+++ Extrait du document +++

M. Jean-François Lamour a souhaité savoir à qui serait confiée la mission d’évaluer a priori l’impact fiscal et social des niches proposées. On connaît trop, en effet, les biais inhérents aux évaluations pro domo. Quelle capacité les parlementaires auraient-ils de remettre en cause des évaluations « clés en main » ? En revanche, l’évaluation a posteriori est beaucoup plus objective puisqu’elle peut s’appuyer sur les effets concrets des mesures votées.
Le Président Didier Migaud a répondu qu’il existe en effet deux types d’évaluation : ex ante et ex post. Sur les mesures entièrement nouvelles, il faut s’en remettre aux services du ministère des Finances, dont l’analyse peut ensuite être appréciée par les parlementaires. Mais l’expérience montre que de telles évaluations comportent toujours une marge d’erreur, d’ailleurs positive ou négative. Au-delà, il s’agit de n’autoriser des mesures fiscales dérogatoires que pour une durée limitée et de faire régulièrement le point de leur efficacité à partir de résultats précis.
Le Rapporteur général, faisant référence au débat sur l’évaluation des politiques publiques ouvert par la réforme constitutionnelle, a appelé de ses vœux la mise en place d’une structure de coordination des travaux d’évaluation des commissions de l’Assemblée nationale. En parallèle, le délai plus important qui pourrait être laissé prochainement aux commissions pour examiner les textes inscrits à l’ordre du jour devrait permettre une évaluation systématique de leur impact sur les finances publiques. Cela dit, ce qui est envisageable pour les projets et les propositions de loi sera cependant beaucoup plus difficile à mettre en place pour les amendements.
Le Président Didier Migaud a précisé que la mission d’information commune à la commission des Finances et à la commission des Affaires culturelles, familiales et sociales sur les exonérations de cotisations sociales doit prochainement achever ses propres travaux.
M. Hervé Mariton a souhaité opérer une distinction entre la limitation de la hausse des dépenses fiscales et la baisse desdites dépenses. Cette dernière orientation signifie une augmentation de l’impôt, qui relève d’un choix politique, probablement peu au goût de l’actuelle majorité. Par ailleurs, comment intégrer dans la réflexion de la mission d’information les annonces de M. Jean-Louis Borloo concernant l’évolution de la fiscalité écologique ?
Le Rapporteur général a répondu qu’il s’agit de protéger les recettes publiques pour l’avenir et non d’augmenter les prélèvements obligatoires. En effet, si l’on n’y prend garde, l’altération du niveau des recettes fiscales causée par la multiplication des mesures dérogatoires ne permettra pas d’atteindre l’objectif de retour à l’équilibre budgétaire en 2012. Ce retour n’est, pour le moment, pas compatible avec l’objectif d’une diminution de quatre points du poids des prélèvements obligatoires dans le PIB.

+++

Prolongez, s'il vous plaît, le débat sur l'évaluation des niches fiscales en partant de sa dernière phrase. Le matériel qui suit n'a aucun rapport avec le débat sur l'évaluation des niches fiscales.

+++ Données fournies +++

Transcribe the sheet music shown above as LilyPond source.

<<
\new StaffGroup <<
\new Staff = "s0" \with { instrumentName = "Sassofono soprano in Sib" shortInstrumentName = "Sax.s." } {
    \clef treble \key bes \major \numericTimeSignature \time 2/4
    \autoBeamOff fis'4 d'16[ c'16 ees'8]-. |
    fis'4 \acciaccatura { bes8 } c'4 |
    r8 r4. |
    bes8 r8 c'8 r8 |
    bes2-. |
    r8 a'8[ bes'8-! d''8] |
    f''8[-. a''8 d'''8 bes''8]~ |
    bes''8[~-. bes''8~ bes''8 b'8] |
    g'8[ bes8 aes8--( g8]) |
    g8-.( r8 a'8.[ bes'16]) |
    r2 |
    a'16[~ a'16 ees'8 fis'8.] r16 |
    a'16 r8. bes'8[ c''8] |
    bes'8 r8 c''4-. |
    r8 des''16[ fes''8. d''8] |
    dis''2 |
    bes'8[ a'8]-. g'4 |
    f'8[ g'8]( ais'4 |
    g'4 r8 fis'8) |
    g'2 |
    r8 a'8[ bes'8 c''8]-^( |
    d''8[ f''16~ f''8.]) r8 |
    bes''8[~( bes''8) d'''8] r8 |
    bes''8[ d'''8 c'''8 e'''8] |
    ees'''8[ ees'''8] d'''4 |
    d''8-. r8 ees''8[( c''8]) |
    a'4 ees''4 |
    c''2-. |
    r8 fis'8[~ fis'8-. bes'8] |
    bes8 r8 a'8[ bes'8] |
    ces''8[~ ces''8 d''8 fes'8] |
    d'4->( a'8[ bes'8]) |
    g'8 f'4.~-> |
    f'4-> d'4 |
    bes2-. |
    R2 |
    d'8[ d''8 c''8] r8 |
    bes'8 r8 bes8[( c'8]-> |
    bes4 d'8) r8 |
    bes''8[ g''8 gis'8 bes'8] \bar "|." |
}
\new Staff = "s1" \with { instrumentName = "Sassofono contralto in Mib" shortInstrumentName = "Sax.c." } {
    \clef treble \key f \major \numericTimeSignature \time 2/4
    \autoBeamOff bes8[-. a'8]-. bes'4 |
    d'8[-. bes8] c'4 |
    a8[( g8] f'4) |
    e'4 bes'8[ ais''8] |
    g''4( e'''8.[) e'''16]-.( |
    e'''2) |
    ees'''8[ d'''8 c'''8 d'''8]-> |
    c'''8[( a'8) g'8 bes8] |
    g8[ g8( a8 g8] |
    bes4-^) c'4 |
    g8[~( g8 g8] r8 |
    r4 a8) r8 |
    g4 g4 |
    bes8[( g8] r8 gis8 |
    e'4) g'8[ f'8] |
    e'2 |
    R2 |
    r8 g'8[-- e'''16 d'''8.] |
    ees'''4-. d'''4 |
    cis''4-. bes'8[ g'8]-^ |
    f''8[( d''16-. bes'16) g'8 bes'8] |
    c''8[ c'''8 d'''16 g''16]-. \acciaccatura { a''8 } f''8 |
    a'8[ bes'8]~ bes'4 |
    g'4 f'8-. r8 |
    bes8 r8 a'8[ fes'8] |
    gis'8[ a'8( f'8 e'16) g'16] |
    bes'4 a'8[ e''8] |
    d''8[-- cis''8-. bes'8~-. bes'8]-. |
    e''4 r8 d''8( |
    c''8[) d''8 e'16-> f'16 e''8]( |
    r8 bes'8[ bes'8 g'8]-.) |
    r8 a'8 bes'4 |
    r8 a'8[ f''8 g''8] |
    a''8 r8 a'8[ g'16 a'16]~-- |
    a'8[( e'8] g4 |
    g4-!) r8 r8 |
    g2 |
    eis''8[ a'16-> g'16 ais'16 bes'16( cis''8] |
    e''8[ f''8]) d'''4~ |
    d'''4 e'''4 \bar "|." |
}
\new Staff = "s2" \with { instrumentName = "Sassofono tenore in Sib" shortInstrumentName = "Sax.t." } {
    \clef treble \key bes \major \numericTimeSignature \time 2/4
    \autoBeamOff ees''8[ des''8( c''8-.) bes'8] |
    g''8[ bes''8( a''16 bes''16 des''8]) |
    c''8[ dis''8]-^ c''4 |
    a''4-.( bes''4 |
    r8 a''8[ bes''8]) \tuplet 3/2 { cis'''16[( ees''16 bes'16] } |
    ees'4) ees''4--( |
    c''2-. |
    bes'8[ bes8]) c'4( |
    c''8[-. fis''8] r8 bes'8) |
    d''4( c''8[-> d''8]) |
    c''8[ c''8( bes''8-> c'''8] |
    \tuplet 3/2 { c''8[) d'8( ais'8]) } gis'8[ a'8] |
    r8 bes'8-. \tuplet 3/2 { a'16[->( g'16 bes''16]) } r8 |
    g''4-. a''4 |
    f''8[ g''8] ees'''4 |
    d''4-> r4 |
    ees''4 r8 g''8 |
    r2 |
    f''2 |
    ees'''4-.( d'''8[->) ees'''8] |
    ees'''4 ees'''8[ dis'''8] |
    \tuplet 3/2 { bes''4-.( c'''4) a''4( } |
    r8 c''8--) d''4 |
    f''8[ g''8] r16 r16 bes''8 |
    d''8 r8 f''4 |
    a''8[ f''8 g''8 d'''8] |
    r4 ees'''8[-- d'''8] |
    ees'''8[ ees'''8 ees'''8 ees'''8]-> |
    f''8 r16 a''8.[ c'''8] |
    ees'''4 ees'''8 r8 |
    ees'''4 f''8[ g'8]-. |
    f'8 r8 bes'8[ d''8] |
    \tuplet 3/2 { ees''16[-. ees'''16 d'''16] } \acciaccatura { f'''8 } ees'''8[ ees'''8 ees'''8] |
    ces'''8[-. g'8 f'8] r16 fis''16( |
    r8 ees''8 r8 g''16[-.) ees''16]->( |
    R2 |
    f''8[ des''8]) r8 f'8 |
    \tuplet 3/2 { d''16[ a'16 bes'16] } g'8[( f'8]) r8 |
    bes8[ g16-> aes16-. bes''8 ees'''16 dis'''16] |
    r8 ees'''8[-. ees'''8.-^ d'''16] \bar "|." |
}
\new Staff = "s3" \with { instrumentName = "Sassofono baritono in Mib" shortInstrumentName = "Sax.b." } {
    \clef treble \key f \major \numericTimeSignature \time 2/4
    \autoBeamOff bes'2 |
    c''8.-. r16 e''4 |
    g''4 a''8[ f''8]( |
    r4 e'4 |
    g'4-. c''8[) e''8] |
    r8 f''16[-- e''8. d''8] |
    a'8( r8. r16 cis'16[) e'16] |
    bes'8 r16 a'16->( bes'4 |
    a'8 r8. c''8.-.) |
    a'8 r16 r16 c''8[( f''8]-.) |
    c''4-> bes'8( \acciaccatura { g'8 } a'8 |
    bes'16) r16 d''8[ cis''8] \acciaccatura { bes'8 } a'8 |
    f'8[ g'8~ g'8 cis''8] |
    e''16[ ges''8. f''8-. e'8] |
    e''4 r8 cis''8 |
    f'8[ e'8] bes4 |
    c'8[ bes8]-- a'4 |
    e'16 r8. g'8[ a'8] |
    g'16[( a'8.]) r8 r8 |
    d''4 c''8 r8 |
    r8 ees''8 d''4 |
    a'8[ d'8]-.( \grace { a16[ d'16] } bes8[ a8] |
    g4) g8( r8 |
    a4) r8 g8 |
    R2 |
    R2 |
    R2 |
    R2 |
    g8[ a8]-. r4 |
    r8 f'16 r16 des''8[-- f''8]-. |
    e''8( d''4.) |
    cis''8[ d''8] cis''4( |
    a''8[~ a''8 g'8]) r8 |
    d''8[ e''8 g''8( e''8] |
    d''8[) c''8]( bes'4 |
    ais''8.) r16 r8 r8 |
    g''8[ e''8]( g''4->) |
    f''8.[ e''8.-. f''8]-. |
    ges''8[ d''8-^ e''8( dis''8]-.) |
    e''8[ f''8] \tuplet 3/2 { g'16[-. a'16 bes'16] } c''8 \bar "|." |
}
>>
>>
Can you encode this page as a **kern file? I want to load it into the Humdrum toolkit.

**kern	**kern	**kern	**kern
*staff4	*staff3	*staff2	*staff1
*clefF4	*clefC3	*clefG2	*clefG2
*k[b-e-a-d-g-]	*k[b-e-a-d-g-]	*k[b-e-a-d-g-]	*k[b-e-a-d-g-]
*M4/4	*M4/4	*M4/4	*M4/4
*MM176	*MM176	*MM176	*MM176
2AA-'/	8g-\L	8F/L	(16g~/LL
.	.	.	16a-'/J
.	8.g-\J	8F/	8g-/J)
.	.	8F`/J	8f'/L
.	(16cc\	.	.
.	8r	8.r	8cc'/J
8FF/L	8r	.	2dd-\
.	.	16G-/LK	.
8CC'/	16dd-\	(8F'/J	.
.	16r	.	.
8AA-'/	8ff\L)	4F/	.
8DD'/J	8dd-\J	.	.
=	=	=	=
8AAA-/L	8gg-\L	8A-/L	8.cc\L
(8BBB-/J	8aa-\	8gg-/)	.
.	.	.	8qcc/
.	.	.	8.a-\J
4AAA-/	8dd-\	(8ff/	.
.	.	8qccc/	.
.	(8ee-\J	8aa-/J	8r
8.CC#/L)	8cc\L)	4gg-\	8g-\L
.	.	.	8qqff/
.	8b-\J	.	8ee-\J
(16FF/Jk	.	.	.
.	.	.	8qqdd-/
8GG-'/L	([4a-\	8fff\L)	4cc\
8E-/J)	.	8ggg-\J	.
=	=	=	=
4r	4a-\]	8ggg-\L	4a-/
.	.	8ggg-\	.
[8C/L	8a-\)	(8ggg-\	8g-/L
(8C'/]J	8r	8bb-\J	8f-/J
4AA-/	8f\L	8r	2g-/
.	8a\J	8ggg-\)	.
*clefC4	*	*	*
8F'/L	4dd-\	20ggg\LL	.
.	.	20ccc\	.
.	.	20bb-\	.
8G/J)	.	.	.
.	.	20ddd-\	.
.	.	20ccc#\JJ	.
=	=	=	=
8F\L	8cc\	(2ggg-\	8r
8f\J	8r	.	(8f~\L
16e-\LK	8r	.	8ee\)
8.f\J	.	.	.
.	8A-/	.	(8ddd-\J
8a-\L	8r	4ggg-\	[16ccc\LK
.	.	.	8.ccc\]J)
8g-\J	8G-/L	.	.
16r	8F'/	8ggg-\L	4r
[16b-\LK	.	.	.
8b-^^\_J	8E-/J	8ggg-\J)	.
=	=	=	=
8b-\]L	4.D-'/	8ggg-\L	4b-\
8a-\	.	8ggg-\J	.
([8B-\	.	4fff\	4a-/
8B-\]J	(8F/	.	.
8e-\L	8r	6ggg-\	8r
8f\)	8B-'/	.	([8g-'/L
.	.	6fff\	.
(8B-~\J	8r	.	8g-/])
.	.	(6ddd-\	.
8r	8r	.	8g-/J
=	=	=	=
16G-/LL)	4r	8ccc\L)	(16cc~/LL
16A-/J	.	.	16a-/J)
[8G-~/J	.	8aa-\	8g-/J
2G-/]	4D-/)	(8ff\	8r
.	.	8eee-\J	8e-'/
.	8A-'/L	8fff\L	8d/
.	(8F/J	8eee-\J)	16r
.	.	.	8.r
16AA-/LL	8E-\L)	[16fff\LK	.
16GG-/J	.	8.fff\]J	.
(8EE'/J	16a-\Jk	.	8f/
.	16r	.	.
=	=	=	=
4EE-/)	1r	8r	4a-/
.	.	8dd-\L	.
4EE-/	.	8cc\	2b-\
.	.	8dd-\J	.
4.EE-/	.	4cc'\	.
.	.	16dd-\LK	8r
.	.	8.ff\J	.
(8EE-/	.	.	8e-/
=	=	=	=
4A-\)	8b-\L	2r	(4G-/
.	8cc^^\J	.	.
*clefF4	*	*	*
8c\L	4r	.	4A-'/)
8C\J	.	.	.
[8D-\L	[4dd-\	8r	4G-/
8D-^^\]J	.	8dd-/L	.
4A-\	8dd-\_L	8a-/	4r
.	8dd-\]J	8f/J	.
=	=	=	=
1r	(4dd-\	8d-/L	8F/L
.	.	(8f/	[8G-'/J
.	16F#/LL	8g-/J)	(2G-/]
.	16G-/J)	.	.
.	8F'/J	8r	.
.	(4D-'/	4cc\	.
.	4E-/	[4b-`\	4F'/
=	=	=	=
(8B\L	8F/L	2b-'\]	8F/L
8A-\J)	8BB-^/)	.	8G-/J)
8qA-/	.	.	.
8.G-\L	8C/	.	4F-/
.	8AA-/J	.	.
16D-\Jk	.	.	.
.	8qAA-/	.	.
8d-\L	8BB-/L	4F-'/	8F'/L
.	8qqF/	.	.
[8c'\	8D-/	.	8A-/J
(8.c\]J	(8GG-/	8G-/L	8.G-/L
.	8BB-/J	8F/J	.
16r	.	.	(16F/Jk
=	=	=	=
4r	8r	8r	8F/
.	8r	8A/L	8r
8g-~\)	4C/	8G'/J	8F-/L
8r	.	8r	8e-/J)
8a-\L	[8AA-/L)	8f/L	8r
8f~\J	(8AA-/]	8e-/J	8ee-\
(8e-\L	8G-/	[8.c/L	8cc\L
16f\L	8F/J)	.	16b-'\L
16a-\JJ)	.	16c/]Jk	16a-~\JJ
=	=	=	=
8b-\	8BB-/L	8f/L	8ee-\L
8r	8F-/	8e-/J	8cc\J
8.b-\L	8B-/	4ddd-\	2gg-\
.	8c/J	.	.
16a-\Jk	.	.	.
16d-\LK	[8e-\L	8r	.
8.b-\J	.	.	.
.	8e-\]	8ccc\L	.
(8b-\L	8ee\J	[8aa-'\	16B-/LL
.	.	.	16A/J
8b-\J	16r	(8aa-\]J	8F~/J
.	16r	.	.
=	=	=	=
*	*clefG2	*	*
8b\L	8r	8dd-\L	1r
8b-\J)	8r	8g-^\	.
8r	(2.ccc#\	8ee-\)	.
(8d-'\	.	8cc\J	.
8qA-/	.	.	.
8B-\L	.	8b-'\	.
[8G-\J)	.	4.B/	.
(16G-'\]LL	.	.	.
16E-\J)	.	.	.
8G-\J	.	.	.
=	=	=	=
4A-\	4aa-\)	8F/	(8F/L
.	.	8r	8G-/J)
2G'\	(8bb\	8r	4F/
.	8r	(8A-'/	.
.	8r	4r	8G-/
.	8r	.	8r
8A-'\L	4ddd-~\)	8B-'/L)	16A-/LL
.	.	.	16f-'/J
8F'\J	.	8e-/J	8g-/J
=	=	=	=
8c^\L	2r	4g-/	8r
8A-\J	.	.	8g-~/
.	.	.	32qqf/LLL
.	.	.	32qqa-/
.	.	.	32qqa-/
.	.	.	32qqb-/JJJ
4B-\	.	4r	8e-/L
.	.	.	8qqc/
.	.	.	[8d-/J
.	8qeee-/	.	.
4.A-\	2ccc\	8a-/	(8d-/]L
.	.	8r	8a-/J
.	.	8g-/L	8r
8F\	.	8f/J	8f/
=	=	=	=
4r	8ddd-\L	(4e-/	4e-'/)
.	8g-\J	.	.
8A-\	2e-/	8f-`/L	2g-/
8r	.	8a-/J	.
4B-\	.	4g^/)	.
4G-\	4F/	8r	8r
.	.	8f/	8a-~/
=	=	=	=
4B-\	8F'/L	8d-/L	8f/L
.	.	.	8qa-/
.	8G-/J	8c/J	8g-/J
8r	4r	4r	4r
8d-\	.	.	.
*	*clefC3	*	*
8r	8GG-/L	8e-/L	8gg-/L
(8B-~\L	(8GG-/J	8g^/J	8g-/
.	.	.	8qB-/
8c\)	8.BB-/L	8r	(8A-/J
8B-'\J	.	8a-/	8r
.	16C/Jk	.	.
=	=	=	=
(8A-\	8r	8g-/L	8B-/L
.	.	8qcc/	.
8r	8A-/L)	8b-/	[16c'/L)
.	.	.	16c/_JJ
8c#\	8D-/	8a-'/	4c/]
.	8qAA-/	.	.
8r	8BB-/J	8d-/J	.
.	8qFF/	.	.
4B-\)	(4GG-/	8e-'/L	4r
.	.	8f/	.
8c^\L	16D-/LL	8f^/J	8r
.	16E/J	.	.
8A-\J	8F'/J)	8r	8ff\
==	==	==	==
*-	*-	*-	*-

+++

Résultat obtenu:
Le Président Didier Migaud, rappelant son expérience de membre de la Commission sur la dette publique présidée par M. Michel Pébéreau, a regretté que l’on oublie trop souvent une importante préconisation du rapport de cette commission : préserver les recettes publiques tant que l’équilibre budgétaire n’aura pas été atteint. Faire disparaître le déficit en 2012 requiert le maintien du niveau des prélèvements obligatoires, ce dont nos partenaires européens ne doutent pas un instant, eux qui sont souvent surpris par les annonces que les pouvoirs publics peuvent formuler en matière fiscale, notamment à propos de la TVA. L’institution du bouclier fiscal ou de niches supplémentaires réduit mécaniquement les prélèvements ; la suppression ou le plafonnement de quelques niches l’augmente tout aussi mécaniquement ; c’est le solde qui compte. En l’occurrence, l’évolution des recettes de l’impôt sur le revenu ne laisse pas d’inquiéter.
Le Rapporteur général a indiqué que le rapport de la mission propose l’inclusion, dans l’exposé des motifs de l’article premier du projet de loi de finances de l’année, d’un tableau récapitulatif de l’ensemble des dépenses fiscales nouvelles votées depuis la précédente loi de finances.
M. Hervé Mariton s’est interrogé sur la distinction, au regard des avantages fiscaux, entre ceux qui relèvent d’une situation subie par le contribuable et ceux qui prennent en compte une démarche volontaire de sa part. Cette distinction avait été mal faite dans la loi de finances pour 2006, mais la question demeure inévitablement posée.
Le Président Didier Migaud a entièrement souscrit à la nécessité de distinguer entre le « subi » et le « choisi ».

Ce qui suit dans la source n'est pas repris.